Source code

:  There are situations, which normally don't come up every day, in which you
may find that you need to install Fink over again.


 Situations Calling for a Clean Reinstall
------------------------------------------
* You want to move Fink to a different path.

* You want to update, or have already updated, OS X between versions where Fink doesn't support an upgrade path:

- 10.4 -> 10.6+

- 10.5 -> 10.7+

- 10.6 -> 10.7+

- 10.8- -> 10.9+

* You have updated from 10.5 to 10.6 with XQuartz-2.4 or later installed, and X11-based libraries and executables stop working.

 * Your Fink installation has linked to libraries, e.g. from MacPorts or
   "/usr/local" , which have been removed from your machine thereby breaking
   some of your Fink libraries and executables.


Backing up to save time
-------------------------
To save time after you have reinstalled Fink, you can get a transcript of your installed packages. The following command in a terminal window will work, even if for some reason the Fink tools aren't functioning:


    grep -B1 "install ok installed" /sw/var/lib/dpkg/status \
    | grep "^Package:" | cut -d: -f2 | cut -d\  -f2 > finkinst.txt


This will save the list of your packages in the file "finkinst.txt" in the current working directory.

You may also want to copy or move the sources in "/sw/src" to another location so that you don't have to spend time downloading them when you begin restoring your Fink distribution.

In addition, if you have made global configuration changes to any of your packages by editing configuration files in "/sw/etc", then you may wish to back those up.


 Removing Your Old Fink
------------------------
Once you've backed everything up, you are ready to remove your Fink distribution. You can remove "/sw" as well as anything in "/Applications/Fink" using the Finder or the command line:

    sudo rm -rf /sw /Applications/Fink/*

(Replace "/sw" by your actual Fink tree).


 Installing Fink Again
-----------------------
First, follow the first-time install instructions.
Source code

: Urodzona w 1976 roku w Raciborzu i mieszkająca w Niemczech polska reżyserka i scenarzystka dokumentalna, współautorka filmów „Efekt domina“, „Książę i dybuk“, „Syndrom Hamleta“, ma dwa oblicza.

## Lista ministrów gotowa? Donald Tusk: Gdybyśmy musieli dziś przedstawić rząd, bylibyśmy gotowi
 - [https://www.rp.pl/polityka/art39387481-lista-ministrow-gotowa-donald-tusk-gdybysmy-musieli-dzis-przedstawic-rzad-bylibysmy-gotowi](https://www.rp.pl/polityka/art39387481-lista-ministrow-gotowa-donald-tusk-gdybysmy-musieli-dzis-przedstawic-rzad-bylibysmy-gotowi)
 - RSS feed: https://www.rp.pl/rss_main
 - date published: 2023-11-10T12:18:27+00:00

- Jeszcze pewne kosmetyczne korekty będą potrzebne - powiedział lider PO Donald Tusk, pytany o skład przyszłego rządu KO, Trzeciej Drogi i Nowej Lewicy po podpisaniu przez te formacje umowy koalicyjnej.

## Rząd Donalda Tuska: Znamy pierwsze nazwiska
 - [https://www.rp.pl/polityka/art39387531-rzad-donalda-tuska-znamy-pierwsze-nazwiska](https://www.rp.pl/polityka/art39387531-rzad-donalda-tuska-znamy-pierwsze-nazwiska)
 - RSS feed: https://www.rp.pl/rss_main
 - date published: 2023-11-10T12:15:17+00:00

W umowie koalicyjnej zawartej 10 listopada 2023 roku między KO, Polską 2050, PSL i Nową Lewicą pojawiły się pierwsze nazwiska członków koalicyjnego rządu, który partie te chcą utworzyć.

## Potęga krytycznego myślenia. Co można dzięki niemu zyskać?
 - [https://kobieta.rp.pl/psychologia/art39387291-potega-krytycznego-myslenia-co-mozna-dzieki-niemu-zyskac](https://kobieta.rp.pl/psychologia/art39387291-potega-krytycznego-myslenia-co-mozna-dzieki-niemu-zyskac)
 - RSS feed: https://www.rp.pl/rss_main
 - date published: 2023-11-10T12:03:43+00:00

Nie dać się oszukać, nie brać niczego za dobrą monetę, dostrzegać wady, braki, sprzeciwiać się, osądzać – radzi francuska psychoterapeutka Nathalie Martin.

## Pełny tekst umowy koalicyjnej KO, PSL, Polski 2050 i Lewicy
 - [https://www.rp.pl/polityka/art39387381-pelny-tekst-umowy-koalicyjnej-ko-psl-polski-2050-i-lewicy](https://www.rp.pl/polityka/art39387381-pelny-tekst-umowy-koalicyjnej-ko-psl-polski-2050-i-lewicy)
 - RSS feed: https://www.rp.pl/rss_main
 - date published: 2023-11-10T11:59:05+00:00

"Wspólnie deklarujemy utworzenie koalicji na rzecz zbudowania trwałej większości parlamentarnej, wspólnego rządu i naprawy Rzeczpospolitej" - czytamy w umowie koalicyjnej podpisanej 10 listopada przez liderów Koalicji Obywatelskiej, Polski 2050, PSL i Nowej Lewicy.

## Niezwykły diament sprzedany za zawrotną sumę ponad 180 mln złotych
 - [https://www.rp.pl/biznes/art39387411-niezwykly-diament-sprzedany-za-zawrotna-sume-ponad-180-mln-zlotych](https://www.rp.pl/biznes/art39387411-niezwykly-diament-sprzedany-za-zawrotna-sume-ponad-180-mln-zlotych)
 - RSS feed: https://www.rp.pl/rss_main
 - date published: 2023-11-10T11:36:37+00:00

================================

Work task -
Look through the data above and return exactly the lines from the one that contains "Installing Fink Again" to the one that contains "W umowie koalicyjnej zawartej", inclusive, with nothing else.

Written solution -
 Installing Fink Again
-----------------------
First, follow the first-time install instructions.
Source code

: Urodzona w 1976 roku w Raciborzu i mieszkająca w Niemczech polska reżyserka i scenarzystka dokumentalna, współautorka filmów „Efekt domina“, „Książę i dybuk“, „Syndrom Hamleta“, ma dwa oblicza.

## Lista ministrów gotowa? Donald Tusk: Gdybyśmy musieli dziś przedstawić rząd, bylibyśmy gotowi
 - [https://www.rp.pl/polityka/art39387481-lista-ministrow-gotowa-donald-tusk-gdybysmy-musieli-dzis-przedstawic-rzad-bylibysmy-gotowi](https://www.rp.pl/polityka/art39387481-lista-ministrow-gotowa-donald-tusk-gdybysmy-musieli-dzis-przedstawic-rzad-bylibysmy-gotowi)
 - RSS feed: https://www.rp.pl/rss_main
 - date published: 2023-11-10T12:18:27+00:00

- Jeszcze pewne kosmetyczne korekty będą potrzebne - powiedział lider PO Donald Tusk, pytany o skład przyszłego rządu KO, Trzeciej Drogi i Nowej Lewicy po podpisaniu przez te formacje umowy koalicyjnej.

## Rząd Donalda Tuska: Znamy pierwsze nazwiska
 - [https://www.rp.pl/polityka/art39387531-rzad-donalda-tuska-znamy-pierwsze-nazwiska](https://www.rp.pl/polityka/art39387531-rzad-donalda-tuska-znamy-pierwsze-nazwiska)
 - RSS feed: https://www.rp.pl/rss_main
 - date published: 2023-11-10T12:15:17+00:00

W umowie koalicyjnej zawartej 10 listopada 2023 roku między KO, Polską 2050, PSL i Nową Lewicą pojawiły się pierwsze nazwiska członków koalicyjnego rządu, który partie te chcą utworzyć.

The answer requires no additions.